Robbins Chapel Dedication: Student Perspective
One month ago, on October 29, 2007, the students of Brooks Residential College formally adopted the Brooks College Community Covenant, a statement developed by students for the purpose of expressing the ideals and expectations for each member of our community. During a special ceremony, every student in Brooks College signed his or her name under the Covenant as a symbol of agreement to these collective commitments.
This afternoon, I would like to frame my reflections about Robbins Chapel in regards to its positive effect on our ability as students to live up to the Community Covenant, which reads as follows: "We, the members of Brooks College, seek to live meaningful lives by learning to know and love our Creator, ourselves, and our community. We unite ourselves in the pursuit of intellectual, moral, and spiritual excellence, and we pledge to honor the foundational Christian faith of this institution. We cherish life as a gift and sacred stewardship, and we accept the duty to nurture self-understanding, personal integrity, and authenticity in thought, word, and deed. We commit ourselves to the ideal of charity, embracing the responsibility of life together, offering service without expectation of return, remaining loyal amidst difficulty, and upholding the traditions of our college and university."
With the presence of Robbins Chapel, these high ideals about the purpose of Brooks Residential College are more than just words on a page; indeed, this incredible environment of worship, prayer, and thought allows true community to become a reality.
As we students pursue "intellectual, moral, and spiritual excellence," we need only to look around this chapel at the beautiful stained glass to realize that we are surrounded by the ideals that we should strive to emulate. Students need positive role models from whom virtue is learned, and within Robbins Chapel, such exemplars are plentiful. Upon considering the depictions of King Solomon and Boethius in the "wisdom" window, we realize the vanity of lessons learned in the Baylor Science Building or Hankamer Business School if we do not also seek wisdom from the Lord. As we continue to search for understanding in regards to our own identities and callings, two models of prudence, Ruth and St. Thomas More, guide us in those ever-elusive paradigms for college students, practical judgment and wise decision-making. The images of Moses and Martin Luther King Jr. reminded us that the Lord pursues justice with passion, and that we should bear that responsibility as well. Joshua and John Bunyan in the "courage" window exhort us not to lose hope, no matter how many tests we have, or when problems with financial aid seem insurmountable.
In addition to the physical beauty of Robbins Chapel, the prayer that takes place within these walls provides the spiritual foundation for our community through opportunities to "commit ourselves to charity" and "embracing the responsibility of life together," as the Community Covenant states. At 9 AM, as students finally succumb to the beeping of the alarm clock in order to go to class, and as faculty members pour their coffee and prepare their lecture notes for the day, prayers are offered within the walls of Robbins Chapel. The morning service ends with this petition: "Preserve us with your mighty power, that we may not fall into sin, nor be overcome by adversity; and in all we do direct us to the fulfilling of your purpose, through Christ Jesus our Lord." Such a prayer is said not just for those who offer it, but for all of our various communities: Brooks, Baylor, Waco, Texas, and the world.
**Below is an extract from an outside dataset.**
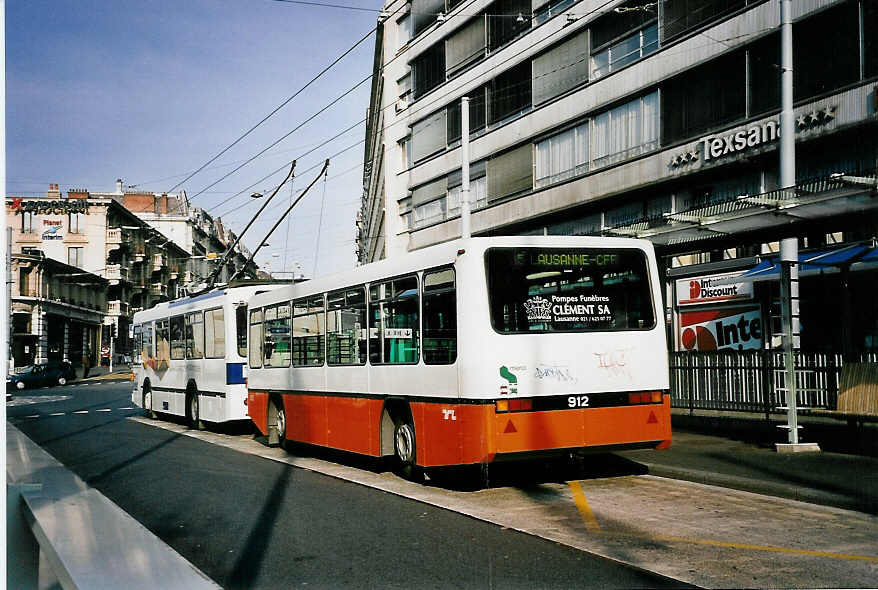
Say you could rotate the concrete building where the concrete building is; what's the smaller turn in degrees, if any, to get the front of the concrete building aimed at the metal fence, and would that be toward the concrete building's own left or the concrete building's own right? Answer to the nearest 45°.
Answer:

Similarly, every evening at 10 PM, this prayer concludes the service: "Keep watch, dear Lord, with those who wake, or watch, or weep this night, and give your angels and saints charge over those who sleep. Tend your sick ones, O Lord Christ; rest your weary ones, bless your dying ones, soothe your suffering ones, shield your joyous ones; and all for your love's sake." Without much difficulty, one can imagine many examples of family, friends, colleagues, and peers that would fall into each of those categories for whom prayers are offered.
In the 24-hour lifestyle of a student, a place of silence and beauty allows us to regain a perspective on the world. Not just at 9 AM and 10 PM, but throughout the day and night, Robbins Chapel facilitates an earnest spirit of prayer, worship, and devotion within Brooks Residential College. My favorite element of Robbins Chapel is the Rose Window, towards which our eyes are directed as we turn to leave. Symbols of the seven liberal arts surround the shield of Brooks College, and we symbolically pass through these images upon our departure. The Rose Window reminds us that the prayer, worship, reflection, and thought that takes place in Robbins Chapel does not stop at the exit; rather, this chapel provides a place for such devotion to begin, with the intent that it will continue to flourish as we proceed out the door and on with the rest of our lives.
For students, as we eat in the Great Hall, play pool in the Junior Commons, study in the College Library, or learn in the seminar room, the presence of Robbins Chapel establishes the spiritual foundation on which our community can flourish. Uncle Bill and Mary Jo, on behalf of the students of Brooks College, thank you for supporting this chapel, in which we learn that by serving our creator, we can in turn better serve each other.